§ **Task details**: Indicate how many lines in the listing below contain the word "Kibit". No other output is permitted.

§ **Supplied material**:
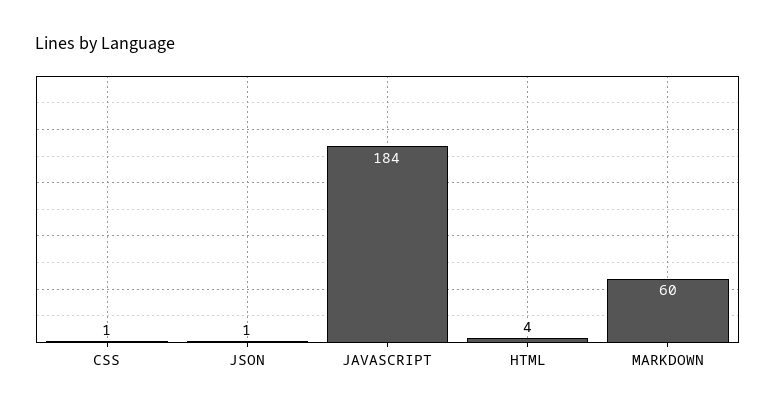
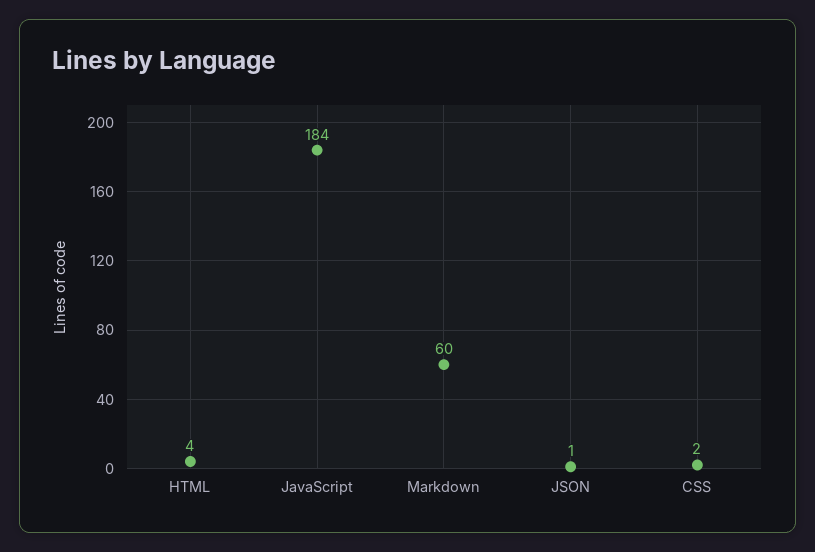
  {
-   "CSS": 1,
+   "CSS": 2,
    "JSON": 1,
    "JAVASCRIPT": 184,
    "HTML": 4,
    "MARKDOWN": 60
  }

...

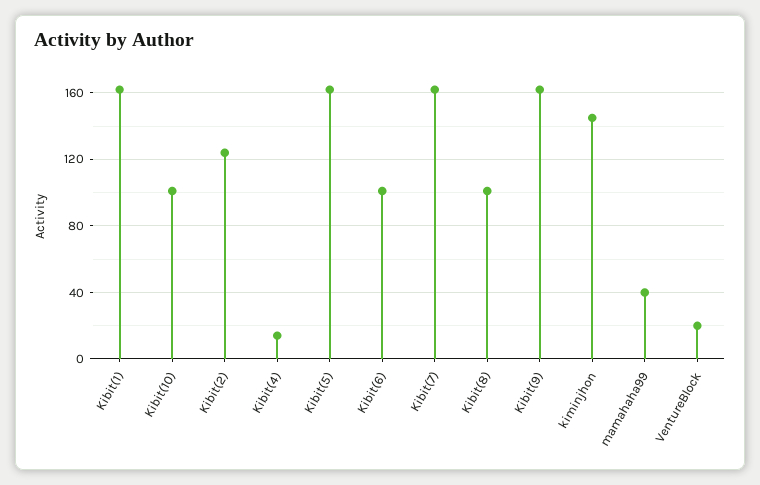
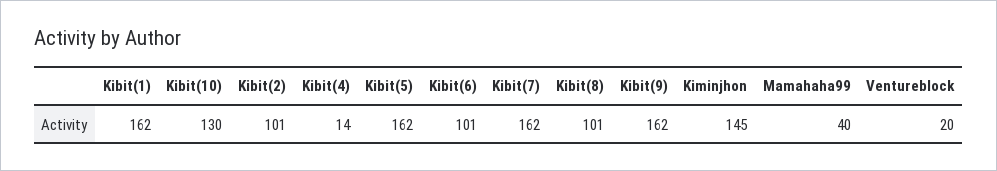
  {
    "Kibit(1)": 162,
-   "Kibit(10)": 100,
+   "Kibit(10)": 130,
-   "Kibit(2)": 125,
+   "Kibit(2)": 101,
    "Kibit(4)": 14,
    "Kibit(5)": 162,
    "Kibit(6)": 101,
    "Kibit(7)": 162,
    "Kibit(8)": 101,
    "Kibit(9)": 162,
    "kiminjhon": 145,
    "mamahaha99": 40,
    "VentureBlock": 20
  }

§ **Response for this exercise**: 11